* _Opgave 1_
In welk jaar reisde Van Haute volgens de tekst over Van Haute voor het eerst naar Japan?
* _Opgave 2_
Ga alsjeblieft verder met de tekst over Van Haute, te beginnen na de laatste zin.

─── Tekstfragment ───

In 1984 trok Van Haute voor het eerst naar Japan, vlak na zijn studie japanologie aan de Gentse universiteit. Tussen 1986 en 1992 woonde en werkte hij er in de filmindustrie. Sindsdien verbleef Van Haute vrijwel jaarlijks enkele weken of maanden in Japan, om verschillende redenen en in diverse hoedanigheden: eerst als student aan de universiteit in Tokio, als werknemer bij een productiehuis, als tolk of vertaler, als academicus, als toerist, als privéleraar Engels en last but not least als schoonzoon. Van Haute heeft in al die jaren honderden Japanners leren kennen, uit alle bevolkingslagen en uithoeken. Ook heeft hij steeds aandacht gehad voor de grote regionale verschillen die zich in het uitgestrekte land manifesteren, ten bewijze bijvoorbeeld het hoofdstuk over het zuidelijke eiland Okinawa in Japan. Schetsen uit het leven.
Zuihitsu en shasei
Dit alles maakt van Van Haute zonder meer een geprivilegieerde waarnemer. In de tientallen stukken die hij voor kranten en tijdschriften schreef, draait hij elke steen om en neemt nooit een blad voor de mond. Het is een methodiek die Van Haute ook in Japan. Schetsen uit het leven hanteert, in een vlot weglezende, beeldrijke stijl en — niet onbelangrijk — met de nodige humor. Van Haute doet zijn aanpak uit de doeken in een voorwoord:
Doorgaans neem ik als uitgangspunt een ontmoeting met een bekende of onbekende Japanner, een belevenis op een bepaalde plaats, een roman of kort verhaal (al dan niet door mezelf vertaald), of een film (waar ik zelf aan meewerkte, of van een regisseur die ik leerde kennen). Via die aanzetten probeer ik licht te werpen op bredere thema’s, voorzien van enige historische duiding en geplaatst in een sociaal kader.

─── Opgeslagen gegevens ───

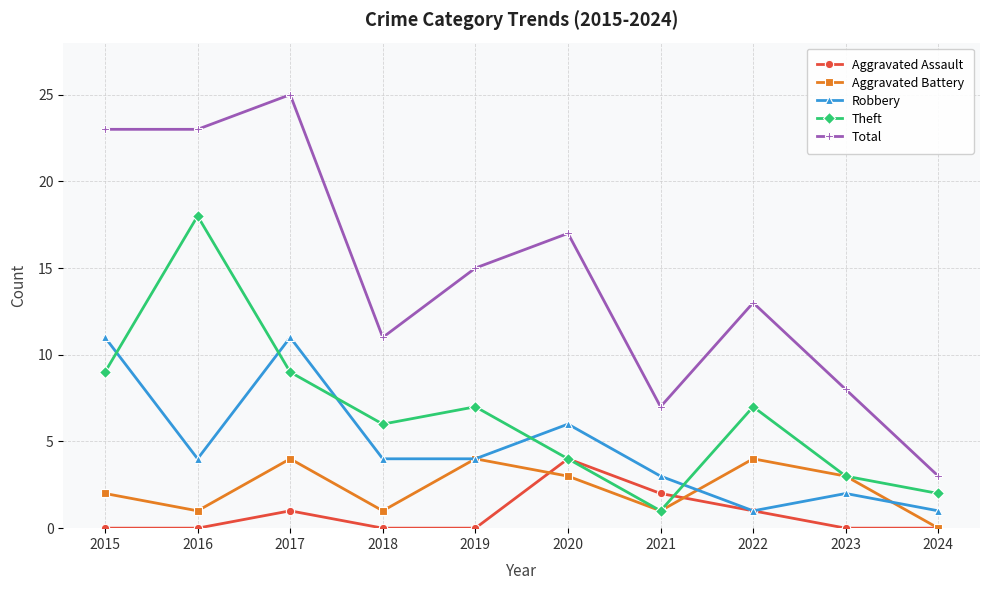

Reading right to left, list all the values displayed in this chart.

Aggravated Assault: 0	0	1	2	4	0	0	1	0	0
Aggravated Battery: 0	3	4	1	3	4	1	4	1	2
Robbery: 1	2	1	3	6	4	4	11	4	11
Theft: 2	3	7	1	4	7	6	9	18	9
Total: 3	8	13	7	17	15	11	25	23	23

───

* _Antwoord 1_
In 1984.

* _Antwoord 2_
Zo wil Van Haute tot ‘een staalkaart van de Japanse samenleving’ komen, zonder te pretenderen dat zijn boek een alles verklarende gids is: ‘alles wat u wilde weten over Japan in twintig handige hoofdstukken’ is het niet geworden. Precies door de grote diversiteit van de Japanse cultuur is een pasklare conclusie of een alomvattende samenvatting immers onmogelijk.
Die grote verscheidenheid heeft Van Haute met succes in de structuur en de vorm van zijn boek proberen krijgen. Hij verwijst daarbij in zijn voorwoord naar het oud Japans literair genre zuihitsu, vaak als ‘essay’ vertaald, maar volgens het verklarend woordenboek ‘teksten waarin je ervaringen, opgedane kennis, indrukken en dergelijke neerschrijft zoals die in je opkomen’. Een bekend voorbeeld, mede omwille van de verfilming door Peter Greenaway, is Het hoofdkussenboek van Sei Shonagon, een Japanse hofdame die tien eeuwen geleden leefde en een soort dagboek bijhield, vol met beschouwingen en observaties over de natuur en het hof, gelardeerd met tientallen lijstjes over de meest uiteenlopende onderwerpen. Voor Van Haute behoort zijn boek tot dit bewuste genre omdat het evenmin ‘een logisch opgebouwd betoog’ is, dat leidt ‘tot het onomstotelijke bewijs van een algemene stelling’. De ondertitel voor zijn boek haalde Van Haute dan weer bij shasei, een term die oorspronkelijk uit de schilderkunst komt, maar later ook gebruikt werd voor haiku’s en proza, en zoveel betekent als ‘schetsen uit het leven’. De nadruk in Van Hautes Japan-boek ligt ook op observatie en registratie van wat je ‘echt’ ziet, zonder je te laten leiden door voorgekauwde ideeën of fantasie.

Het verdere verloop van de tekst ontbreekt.